**Excerpts from a dataset**

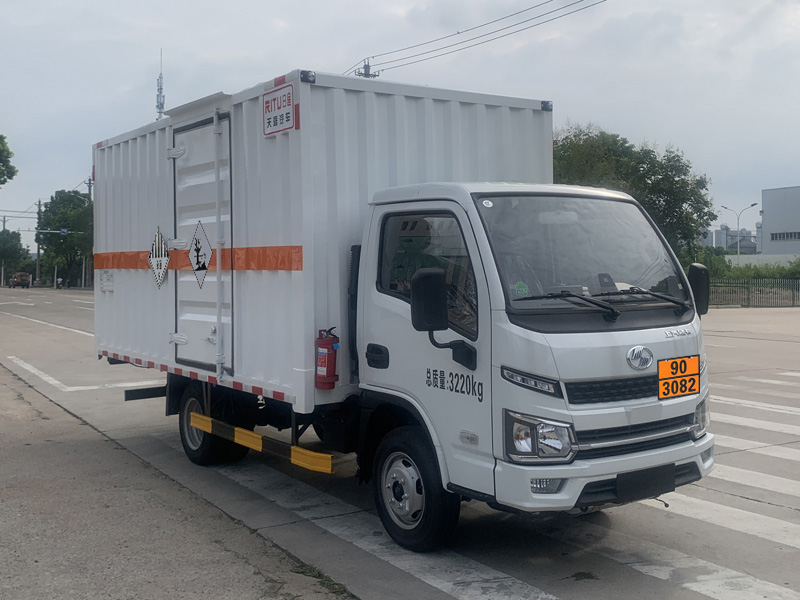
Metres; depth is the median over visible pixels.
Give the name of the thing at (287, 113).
sign
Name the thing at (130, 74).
sky
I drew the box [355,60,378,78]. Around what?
utility pole
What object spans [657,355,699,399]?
hazard placard
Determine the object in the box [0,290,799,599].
road
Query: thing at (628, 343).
truck
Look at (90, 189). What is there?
utility pole
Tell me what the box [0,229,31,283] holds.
tree
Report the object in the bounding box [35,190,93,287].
tree
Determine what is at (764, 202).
building
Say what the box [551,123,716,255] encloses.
tree
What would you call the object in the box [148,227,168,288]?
hazard sign
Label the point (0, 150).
tree
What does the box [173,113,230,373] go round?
container door
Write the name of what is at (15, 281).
truck
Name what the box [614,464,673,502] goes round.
license plate
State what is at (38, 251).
utility pole
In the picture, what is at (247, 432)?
guard
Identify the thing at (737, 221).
street lamp
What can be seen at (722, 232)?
distant building
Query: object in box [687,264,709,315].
side mirror
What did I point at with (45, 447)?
pavement
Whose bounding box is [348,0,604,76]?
power line
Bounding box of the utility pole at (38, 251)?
[35,198,42,284]
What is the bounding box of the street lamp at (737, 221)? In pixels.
[720,202,756,255]
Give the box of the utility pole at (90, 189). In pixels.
[85,174,92,287]
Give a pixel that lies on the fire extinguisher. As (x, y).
(327, 370)
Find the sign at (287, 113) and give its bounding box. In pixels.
[262,83,295,136]
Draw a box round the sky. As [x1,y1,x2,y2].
[1,0,798,257]
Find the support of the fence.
on the ground
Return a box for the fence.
[707,277,799,306]
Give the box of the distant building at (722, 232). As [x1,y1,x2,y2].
[705,224,758,253]
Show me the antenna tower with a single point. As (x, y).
(163, 103)
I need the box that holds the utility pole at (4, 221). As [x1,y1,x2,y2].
[0,215,7,283]
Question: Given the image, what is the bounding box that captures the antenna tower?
[155,49,164,118]
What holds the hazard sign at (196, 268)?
attached to the container door
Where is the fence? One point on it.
(747, 294)
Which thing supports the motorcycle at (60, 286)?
on the road
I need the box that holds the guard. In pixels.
[186,411,333,473]
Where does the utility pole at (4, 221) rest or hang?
on the ground
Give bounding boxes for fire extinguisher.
[315,327,339,389]
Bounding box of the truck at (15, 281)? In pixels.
[9,272,30,288]
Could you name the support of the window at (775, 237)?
in the building at (764, 202)
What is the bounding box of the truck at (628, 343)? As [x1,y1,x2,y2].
[98,63,713,553]
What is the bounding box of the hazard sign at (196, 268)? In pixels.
[188,221,212,286]
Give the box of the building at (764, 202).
[760,185,799,257]
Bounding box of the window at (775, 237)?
[770,231,799,240]
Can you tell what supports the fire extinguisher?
attached to the truck at (628, 343)
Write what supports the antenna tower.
on the ground
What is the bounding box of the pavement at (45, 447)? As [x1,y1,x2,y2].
[0,358,353,599]
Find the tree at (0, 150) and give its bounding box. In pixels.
[0,134,16,185]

**Work request**
Write out word for word every line from the one containing "Question: Given the" through the last line of the data, and no other line.

**Response area**
Question: Given the image, what is the bounding box that captures the antenna tower?
[155,49,164,118]
What holds the hazard sign at (196, 268)?
attached to the container door
Where is the fence? One point on it.
(747, 294)
Which thing supports the motorcycle at (60, 286)?
on the road
I need the box that holds the guard. In pixels.
[186,411,333,473]
Where does the utility pole at (4, 221) rest or hang?
on the ground
Give bounding boxes for fire extinguisher.
[315,327,339,389]
Bounding box of the truck at (15, 281)? In pixels.
[9,272,30,288]
Could you name the support of the window at (775, 237)?
in the building at (764, 202)
What is the bounding box of the truck at (628, 343)? As [x1,y1,x2,y2].
[98,63,713,553]
What is the bounding box of the hazard sign at (196, 268)? In pixels.
[188,221,212,286]
Give the box of the building at (764, 202).
[760,185,799,257]
Bounding box of the window at (775, 237)?
[770,231,799,240]
Can you tell what supports the fire extinguisher?
attached to the truck at (628, 343)
Write what supports the antenna tower.
on the ground
What is the bounding box of the pavement at (45, 447)? As [x1,y1,x2,y2].
[0,358,353,599]
Find the tree at (0, 150) and give its bounding box. In pixels.
[0,134,16,185]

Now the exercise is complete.